*Problem details:* Reproduce the following email exchange on exception checking in removeRange() in its entirety, word for word.

*Text passage:*
· · · ·

On 03/14/2014 01:14 PM, Ivan Gerasimov wrote:
On 14.03.2014 16:02, David Holmes wrote:
Ivan,
On 14/03/2014 9:19 PM, Ivan Gerasimov wrote:
Thanks Peter for the comments.
On 14.03.2014 14:53, Peter Levart wrote:
On 03/14/2014 08:05 AM, Ivan Gerasimov wrote:
One thing I noticed is that some methods I mentioned above
(List.subList(), Arrays.sort(), etc) throw IllegalArgumentException
when fromIndex > toIndex, not IndexOutOfBoundException.
Wouldn't it be more correct to adopt this into removeRange() too?
The question is, what exception should be thrown for removeRange(0,
-1) then... The order of checks matters and should be specified if two
kinds of exceptions are thrown...
In my opinion, the order of the checks should match the order of the
listed exceptions in the spec.
That's a nice proposal but unfortunately there has never been a rule
that you have to document exceptions in the order you expect them to
be checked; nor do you have to implement exception checks in the
order they are documented. So it is too late to try and enforce this
now.
Sigh.
The order can still be stated explicitly in the doc, if it's decided
to throw IllegalArgumentException.
Or the checks could be documented in a way that they have disjunctive
conditions so that the order doesn't matter:
@throws IndexOutOfBoundException if either index is negative or either
index is greater than size()
@throws IllegalArgumentException if (fromIndex > toIndex) and neither
index is negative nor greater than size()
Regards, Peter
And, of course, there's no such problem if IndexOutOfBoundException is
the only exception thrown.
Sincerely yours,
Ivan
David
-----
If the order is:
@throws IndexOutOfBoundException if either index is negative or either
index is greater than size()
@throws IllegalArgumentException if (fromIndex > toIndex)
then removeRange(0, -1) should throw IndexOutOfBoundException.

· · · ·

*Records:*
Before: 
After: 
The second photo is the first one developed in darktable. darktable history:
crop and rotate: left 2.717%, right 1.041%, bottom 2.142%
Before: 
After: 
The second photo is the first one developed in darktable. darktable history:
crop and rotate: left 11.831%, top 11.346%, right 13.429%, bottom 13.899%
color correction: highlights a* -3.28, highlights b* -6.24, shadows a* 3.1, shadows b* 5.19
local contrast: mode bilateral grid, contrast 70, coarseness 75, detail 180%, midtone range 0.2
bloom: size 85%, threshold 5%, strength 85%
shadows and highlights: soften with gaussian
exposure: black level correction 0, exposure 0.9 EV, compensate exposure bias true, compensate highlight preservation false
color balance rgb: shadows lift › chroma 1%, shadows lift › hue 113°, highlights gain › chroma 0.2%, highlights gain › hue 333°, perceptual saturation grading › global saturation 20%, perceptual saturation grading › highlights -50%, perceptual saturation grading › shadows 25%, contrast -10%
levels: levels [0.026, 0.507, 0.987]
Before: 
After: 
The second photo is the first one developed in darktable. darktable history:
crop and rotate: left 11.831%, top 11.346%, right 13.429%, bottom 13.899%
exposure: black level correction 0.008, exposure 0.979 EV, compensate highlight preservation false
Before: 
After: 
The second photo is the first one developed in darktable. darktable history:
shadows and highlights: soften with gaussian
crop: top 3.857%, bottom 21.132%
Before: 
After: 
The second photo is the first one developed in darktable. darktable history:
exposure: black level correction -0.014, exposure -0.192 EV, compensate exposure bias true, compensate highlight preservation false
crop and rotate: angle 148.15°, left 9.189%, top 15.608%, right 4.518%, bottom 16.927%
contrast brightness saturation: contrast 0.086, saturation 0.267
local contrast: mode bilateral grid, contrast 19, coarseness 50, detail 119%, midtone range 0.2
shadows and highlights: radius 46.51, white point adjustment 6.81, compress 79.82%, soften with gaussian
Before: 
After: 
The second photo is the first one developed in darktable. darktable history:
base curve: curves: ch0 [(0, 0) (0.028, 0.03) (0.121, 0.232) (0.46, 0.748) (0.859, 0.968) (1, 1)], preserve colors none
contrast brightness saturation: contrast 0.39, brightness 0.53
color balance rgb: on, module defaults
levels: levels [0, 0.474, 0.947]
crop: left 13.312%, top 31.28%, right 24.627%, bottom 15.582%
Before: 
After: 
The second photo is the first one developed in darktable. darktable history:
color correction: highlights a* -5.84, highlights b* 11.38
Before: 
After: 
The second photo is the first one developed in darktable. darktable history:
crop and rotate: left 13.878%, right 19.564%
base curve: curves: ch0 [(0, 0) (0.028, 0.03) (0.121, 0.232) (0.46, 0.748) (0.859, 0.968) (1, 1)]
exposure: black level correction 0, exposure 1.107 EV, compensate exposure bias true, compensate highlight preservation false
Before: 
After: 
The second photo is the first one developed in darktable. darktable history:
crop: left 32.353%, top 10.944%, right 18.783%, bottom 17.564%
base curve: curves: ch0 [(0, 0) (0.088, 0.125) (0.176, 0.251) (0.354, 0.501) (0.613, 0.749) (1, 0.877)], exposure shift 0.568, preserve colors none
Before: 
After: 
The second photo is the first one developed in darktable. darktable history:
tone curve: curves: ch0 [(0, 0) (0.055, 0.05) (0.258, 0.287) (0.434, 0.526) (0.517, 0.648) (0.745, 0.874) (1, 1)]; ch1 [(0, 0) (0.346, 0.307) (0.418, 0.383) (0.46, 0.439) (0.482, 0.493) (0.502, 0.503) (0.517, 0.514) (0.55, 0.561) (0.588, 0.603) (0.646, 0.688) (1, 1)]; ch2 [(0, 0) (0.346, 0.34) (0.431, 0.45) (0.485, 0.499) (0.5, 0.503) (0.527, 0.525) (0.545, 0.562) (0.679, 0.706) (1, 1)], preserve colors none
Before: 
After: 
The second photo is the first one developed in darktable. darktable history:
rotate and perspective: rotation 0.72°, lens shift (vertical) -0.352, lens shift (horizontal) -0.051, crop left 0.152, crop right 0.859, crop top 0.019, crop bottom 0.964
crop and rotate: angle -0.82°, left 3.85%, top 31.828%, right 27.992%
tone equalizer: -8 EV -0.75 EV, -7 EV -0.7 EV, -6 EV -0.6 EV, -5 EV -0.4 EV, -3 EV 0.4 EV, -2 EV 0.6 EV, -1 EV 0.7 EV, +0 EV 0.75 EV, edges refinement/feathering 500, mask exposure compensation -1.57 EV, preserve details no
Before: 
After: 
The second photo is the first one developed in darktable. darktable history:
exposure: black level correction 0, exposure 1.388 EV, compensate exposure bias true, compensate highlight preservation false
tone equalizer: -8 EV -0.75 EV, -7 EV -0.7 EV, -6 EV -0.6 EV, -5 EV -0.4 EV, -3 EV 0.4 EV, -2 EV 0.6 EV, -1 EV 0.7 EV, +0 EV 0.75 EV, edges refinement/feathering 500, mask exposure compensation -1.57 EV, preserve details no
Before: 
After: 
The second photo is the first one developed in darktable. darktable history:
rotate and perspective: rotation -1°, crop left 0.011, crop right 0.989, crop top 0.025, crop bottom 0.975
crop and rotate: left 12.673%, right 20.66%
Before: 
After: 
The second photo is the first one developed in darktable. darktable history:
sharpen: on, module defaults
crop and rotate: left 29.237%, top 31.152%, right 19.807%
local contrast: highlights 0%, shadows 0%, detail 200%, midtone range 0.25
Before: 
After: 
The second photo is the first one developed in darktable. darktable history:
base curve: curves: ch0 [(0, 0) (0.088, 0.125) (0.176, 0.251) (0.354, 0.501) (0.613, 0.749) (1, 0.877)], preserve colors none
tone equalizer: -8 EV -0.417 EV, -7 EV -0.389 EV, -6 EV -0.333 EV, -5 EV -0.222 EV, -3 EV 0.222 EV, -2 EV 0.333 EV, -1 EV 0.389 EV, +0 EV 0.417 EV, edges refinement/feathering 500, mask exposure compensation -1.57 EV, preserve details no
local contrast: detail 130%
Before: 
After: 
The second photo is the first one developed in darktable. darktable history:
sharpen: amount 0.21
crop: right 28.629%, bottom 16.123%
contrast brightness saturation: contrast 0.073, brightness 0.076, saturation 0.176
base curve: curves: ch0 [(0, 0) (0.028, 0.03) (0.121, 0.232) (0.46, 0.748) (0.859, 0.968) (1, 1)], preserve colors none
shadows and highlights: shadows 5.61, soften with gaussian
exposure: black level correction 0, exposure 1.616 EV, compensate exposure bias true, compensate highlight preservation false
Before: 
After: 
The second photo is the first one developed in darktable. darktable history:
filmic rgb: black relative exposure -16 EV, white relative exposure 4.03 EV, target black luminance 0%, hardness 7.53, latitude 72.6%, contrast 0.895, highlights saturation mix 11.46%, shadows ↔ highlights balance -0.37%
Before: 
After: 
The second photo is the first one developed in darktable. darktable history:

· · · ·

*Solved exercise:*
On 03/14/2014 01:14 PM, Ivan Gerasimov wrote:
On 14.03.2014 16:02, David Holmes wrote:
Ivan,
On 14/03/2014 9:19 PM, Ivan Gerasimov wrote:
Thanks Peter for the comments.
On 14.03.2014 14:53, Peter Levart wrote:
On 03/14/2014 08:05 AM, Ivan Gerasimov wrote:
One thing I noticed is that some methods I mentioned above
(List.subList(), Arrays.sort(), etc) throw IllegalArgumentException
when fromIndex > toIndex, not IndexOutOfBoundException.
Wouldn't it be more correct to adopt this into removeRange() too?
The question is, what exception should be thrown for removeRange(0,
-1) then... The order of checks matters and should be specified if two
kinds of exceptions are thrown...
In my opinion, the order of the checks should match the order of the
listed exceptions in the spec.
That's a nice proposal but unfortunately there has never been a rule
that you have to document exceptions in the order you expect them to
be checked; nor do you have to implement exception checks in the
order they are documented. So it is too late to try and enforce this
now.
Sigh.
The order can still be stated explicitly in the doc, if it's decided
to throw IllegalArgumentException.
Or the checks could be documented in a way that they have disjunctive
conditions so that the order doesn't matter:
@throws IndexOutOfBoundException if either index is negative or either
index is greater than size()
@throws IllegalArgumentException if (fromIndex > toIndex) and neither
index is negative nor greater than size()
Regards, Peter
And, of course, there's no such problem if IndexOutOfBoundException is
the only exception thrown.
Sincerely yours,
Ivan
David
-----
If the order is:
@throws IndexOutOfBoundException if either index is negative or either
index is greater than size()
@throws IllegalArgumentException if (fromIndex > toIndex)
then removeRange(0, -1) should throw IndexOutOfBoundException.